Partly of course it’s the uninspiring nature of Labour’s Scotish leader, Iain Gray, a man with little charisma or presence. Also the lack of big Labour names on the ballot papers – though this did not prevent them taking the usual swathe of seats at the last such election four years ago. There may too this time have been a feeling that Labour took its vote for granted. The minority SNP administration also made a reasonable fist of its past four years in power, with not too many cock-ups.
The major difference, though, might, for the first Election since the Scottish Parliament was set up, be the fact of a Conservative led government at Westminster (which Scots by and large voted against – as did most of the rest of the UK, to be fair.) The Labour vote in Scotland at the UK General Election last year, as in all General Elections since the 1970s, was about attempting to protect Scotland from the effect of Tory depredations. In this it signally failed – as did the “safe” option of voting Lib-Dem – whose MSPs (and English local councillors) paid the first price for the deal with the devil their UK Parliamentary Party made on going into coalition with those loathed Tories.
At least until the next UK General Election (due in 2015) Labour will be unable to fulfill that protecting role as their UK Parliamentary presence is an irrelevance; and so too could their Scottish hegemony be ignored.
An SNP majority in the Scottish Parliament, an unfettered SNP administration, is a statement of another kind.
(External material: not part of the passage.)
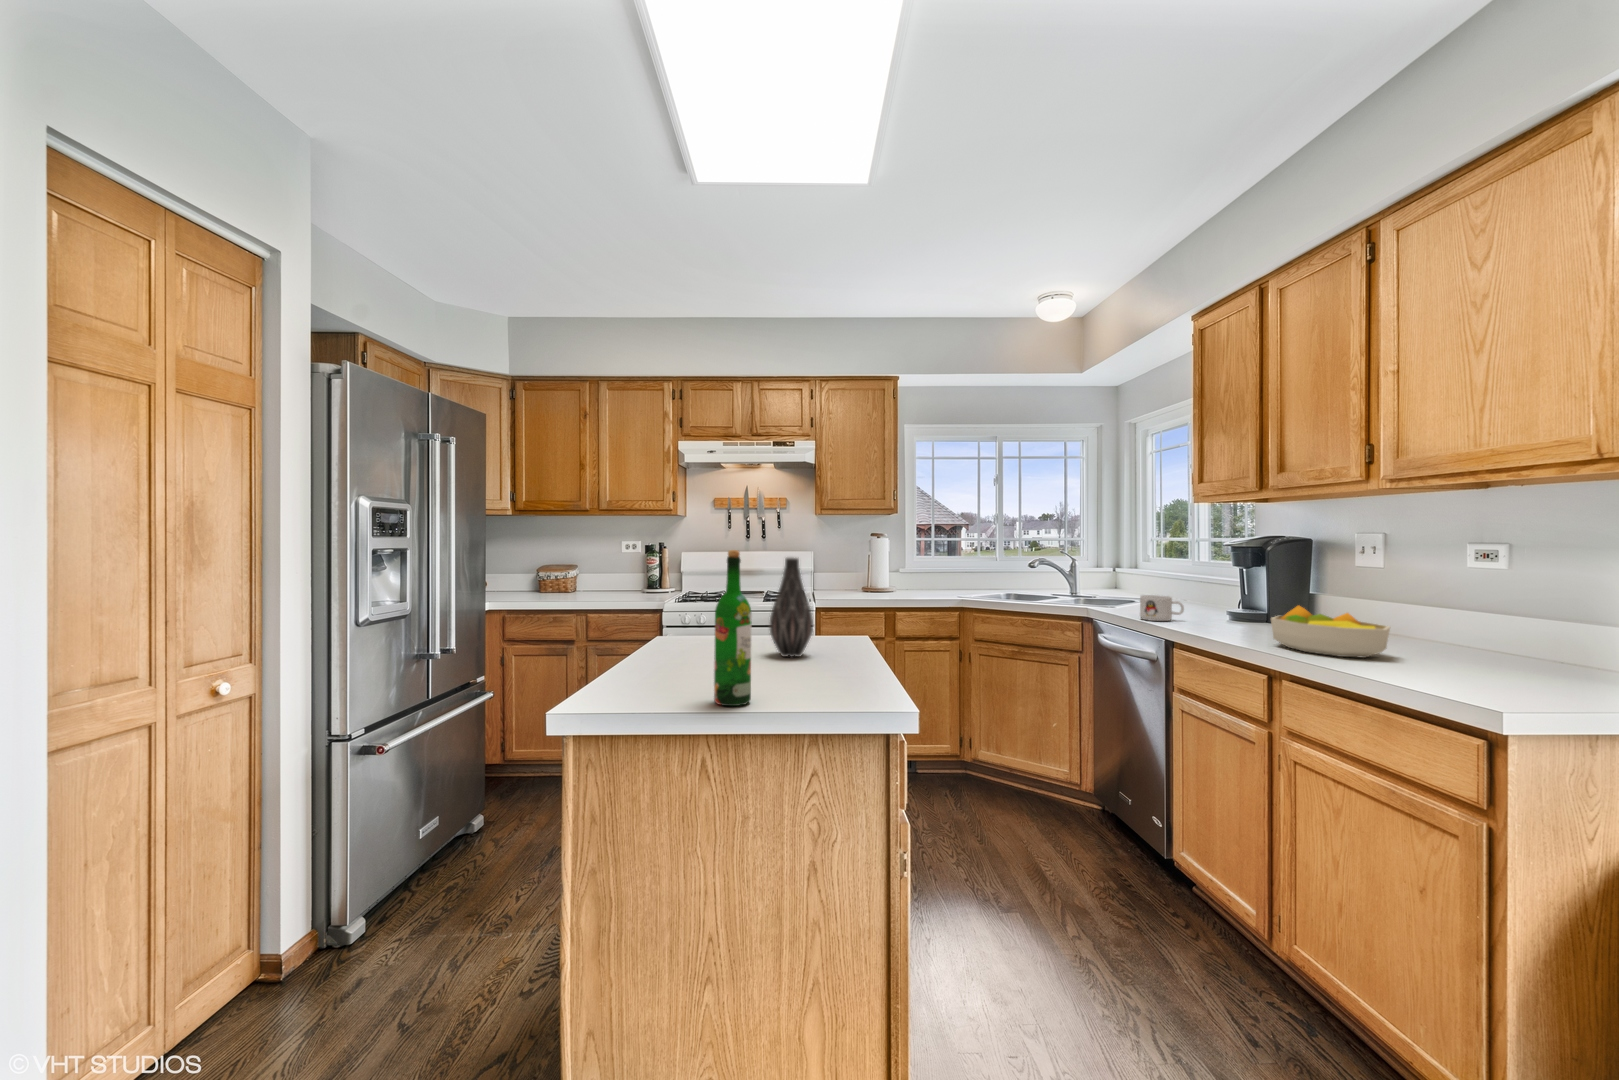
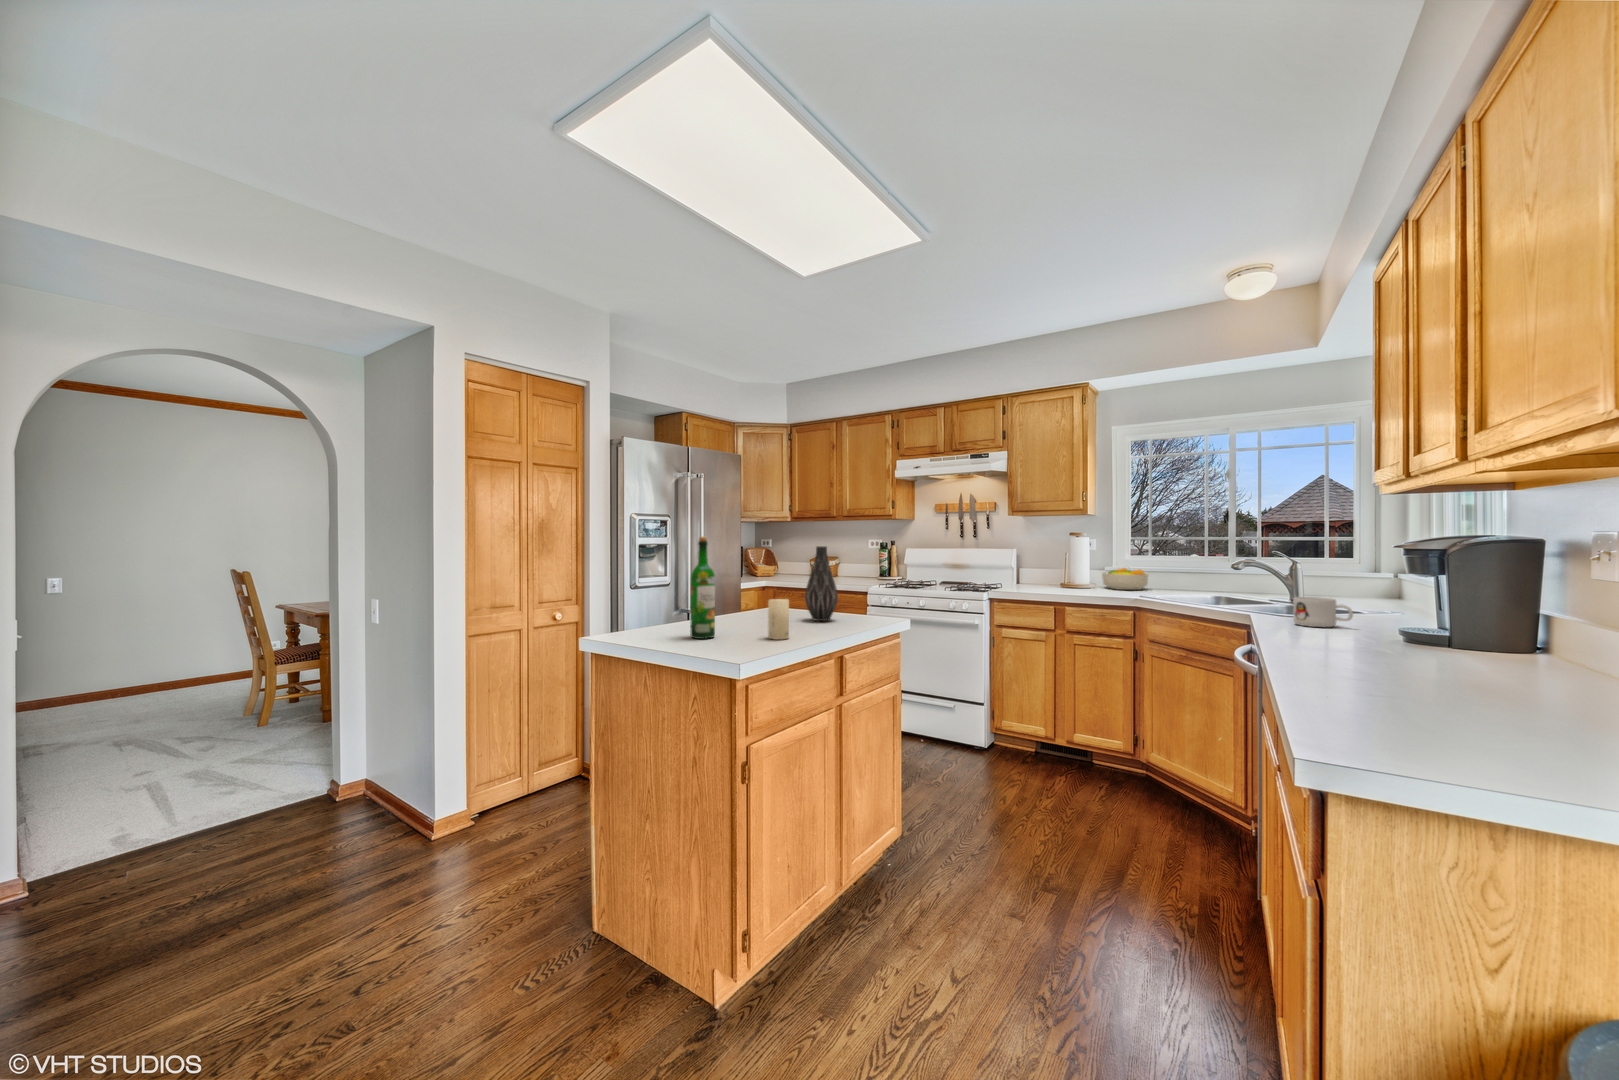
fruit bowl: present [1271,606,1390,658] -> present [1102,568,1148,590]
candle: none [814,635,843,693] -> present [768,599,789,640]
The calculation may have been that the SNP will fight for Scotland more, or better, than Labour – or that it will be able to secure more concessions from the Westminster coalition than Labour could ever hope to achieve.
Whatever else the vote was, it wasn’t a vote for independence. Most Scots do not wish to be separated from their neighbours and friends – in many cases families – and are happy to remain part of the UK so long as said friends and neighbours don’t shaft us too much.
There is a warning there for the Westminster coalition – but also for the new Scottish Government.